As an experienced business owner yourself, is there one thing you wish you had known when you started your first business?
When I think back to my first venture (a custom framing business and gallery), I wish I’d taken the time to develop a proper contract for the relationship between me and my then silent business partner. I was naïve and far too trusting of both my partner and the situation. When I came on board, the business had been in operation for about 7 years, had been losing money year-over-year, and was off-center in terms of its creative compass. I had several years experience in the framing business, plenty of contacts in the arts community, energy and enthusiasm to burn, and an unbridled drive to succeed. That’s a powerful combination if you’re in control of most of the factors influencing your potential for success; not so much if you’re not fully informed of your rights in a partnership and the importance of ironing out the specifics of partnership in advance of the rocky times or those times when sales are fast and furious.
My partner was someone known to me (an associate of a good friend) and we crafted a “gentleman’s agreement” concerning my share in the business and how we’d deal with profits and losses. Clearly, I was poorly informed and ill-prepared. When the business was soaring (growing sales and credibility in the marketplace and several solid artist openings) my silent partner sold the business out from under me, without my knowledge or consent. I had no legal recourse; I lost my livelihood and over three years of sweat equity. It was a hard lesson, well learned.

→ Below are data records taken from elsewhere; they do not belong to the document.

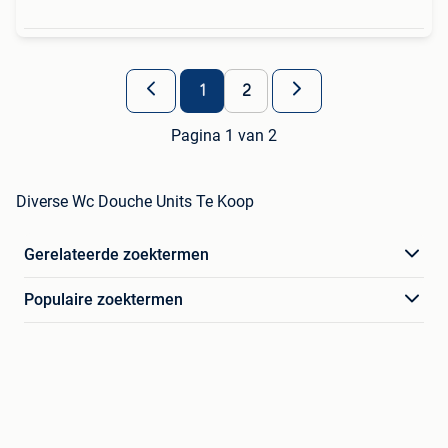
1
2
Pagina 1 van 2
Diverse Wc Douche Units Te Koop
Gerelateerde zoektermen
Populaire zoektermen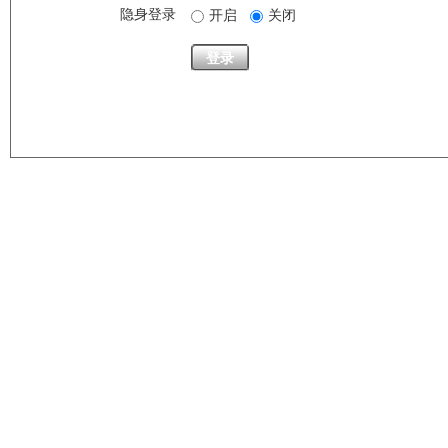
隐身登录
开启
关闭
登录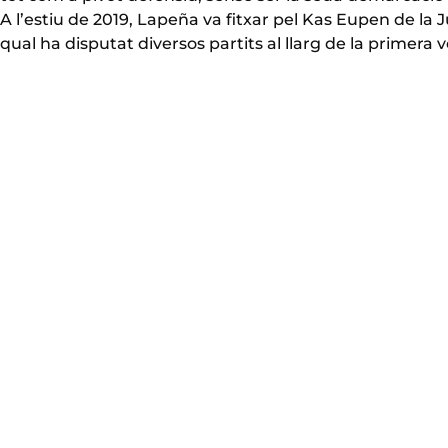
A l’estiu de 2019, Lapeña va fitxar pel Kas Eupen de la J
qual ha disputat diversos partits al llarg de la primera v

What single piece of advice do you wish more entrepreneurs would follow?
Entrepreneurs comprise many of our society’s dreamers and visionaries. We need those creative, boundary-pushing, risk-taking catalysts to keep the economy stimulated. But alongside their bravado, I’d encourage more thorough analysis of the industry being entered and the specific market they aim to serve so that there is a clear understanding of the niche they occupy and the benefits they bring with their venture. The underpinning of a good advertising and marketing campaign is really knowing your market and understanding how your product or service fits into the competitive landscape. Be very clear about what the need is and what you can deliver. Further to that, understand that the marketplace is fluid; an entrepreneur needs to respond to the shifts and changes in consumers’ appetite and interest for what’s being offered. If you stay connected and aware of your industry’s trends, you’ll be better able to respond to opportunities as they arise.
Do you have any tips for entrepreneurs who feel stuck or like they have hit a wall?
One of the aspects of my role at WECM that I enjoy the most is brainstorming with clients around issues related to flagging sales, where to take their business in terms of growth potential, how to highlight key features of their business relative to the competition, or how to connect to their market and promote their product or service more effectively. The open-ended dialogue and the free-flowing idea generation is both invigorating and inspiring. I encourage all my clients to have ongoing conversations with trusted associates (sometimes that may be with a valued employee, a long-standing client, a business mentor, or an advisor like me). Connect with other entrepreneurs both within your industry and outside of it to share ideas, approaches to difficult situations, and proven solutions. Don’t be afraid to ask for input; those shared interactions often help shape the best possible response.
Our last staff member in the spotlight, Heather, wants to know: What is your best time management strategy?
I’m a chronic list-maker. I have a “to-do” document that I keep on my desktop that I review almost daily (okay, sometimes more often than that). I consider the amount of time required for each and put the priority items ahead of those things that can spill over to the next day/week and I always put something I absolutely, positively don’t want to do on the list that I try to get to first. If I plow through the hard-to-do item first, it makes the rest of the list seem that much lighter. Oh…and I strike through the completed tasks and move them to the bottom of the list—it makes the document a lot longer but I get a REAL sense of satisfaction in actually “seeing” what’s been done! Once a month I clear all the strike-through items off and my “to-do” list feels refreshingly short once again (that part really helps keep the exercise from feeling overwhelming or impossible to achieve).
What question should we ask the next Staff Spotlight?
What do you do to stay inspired professionally?